----- Verilen Metin -----
Batı’da sürekli artan tüketime ucuz mal yetiştirmeye çalışan Çin ve diğer hızla kalkınan ülkeler, bunların hepsine kömür, demir, bakır gibi hammadde yetiştirmeye çalışan üçüncü dünya, bu arada hazinesinde biriken bir trilyonu aşkın doların değer kaybından korkarak içeride toplumsal kalkınmaya yeterince harcayamayan Çin, bu dolarlarla alınan ABD hazine bonoları, bu sayede şişen kredi piyasası ve artan tüketim ve artan üretim ve zehirlenen mali piyasalar ve atmosfer… 
Küresel düzenin çarkları gacırdıyor. Ekonomi ve doğa eşzamanlı olarak zor durumda. Dünya ekonomisi daralıyor. Gezegen oksijen solumakta zorlanıyor. Mevcut uluslararası siyasal ağlar inceliyor. Yeni çarklar ve ağlar ufukta beliriyor. Serap mı görüyoruz? Yoksa 21. yüzyılın yeni dünya düzenini mi? Az sonra, birkaç yıl içinde anlayacağız; büyük olasılıkla.
-----
### Alıştırma Seti
A. Küresel düzen üzerine yazılmış yukarıdaki metne göre Çin'in hazinesinde biriken dolar miktarı ne kadardır?
B. Küresel düzen üzerine yazılmış yukarıdaki metni, son cümlesinin ardından gelecek birkaç cümleyle devam ettirin.
----- Verilen Malzeme -----
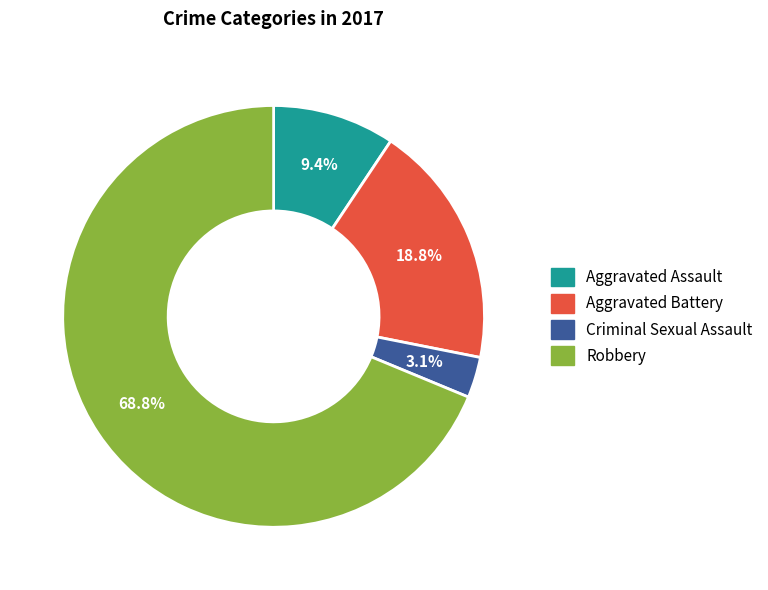

To the nearest percent, what is the combined percentage of Aggravated Assault and Robbery?

78%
-----
### Cevap Anahtarı
A. Bir trilyonu aşkın dolar.

B.
Tarihin yeni sayfaları
İnsanlık tarihinde önemli aşamalar yüzyıllık tarih dilimlerine göre sıralanmıyor doğal olarak. Yine de aşağı yukarı yüzer yıllık zaman çizgilerinde gözlemlenen genel eğilim farklılıkları var. Soğuk Savaş’ın 1989’da son bulmasıyla 20. yüzyıl bitmeye, 11 Eylül 2001’de New York ve Washington’a terör saldırılarıyla 21. yüzyıla geçiş başlamıştı. Piyasa ekonomisi ve demokrasinin zaferle çıktığı bir yüzyıl şekillenmekteydi. Fakat ABD’li siyaset felsefecisi Fukuyama’nın ünlü tezinin aksine, bu gelişmelerin ‘tarihin sonu’ anlamına gelmediği anlaşıldı. Ancak, tarihin bir cildi daha tamamlandı denebilirdi.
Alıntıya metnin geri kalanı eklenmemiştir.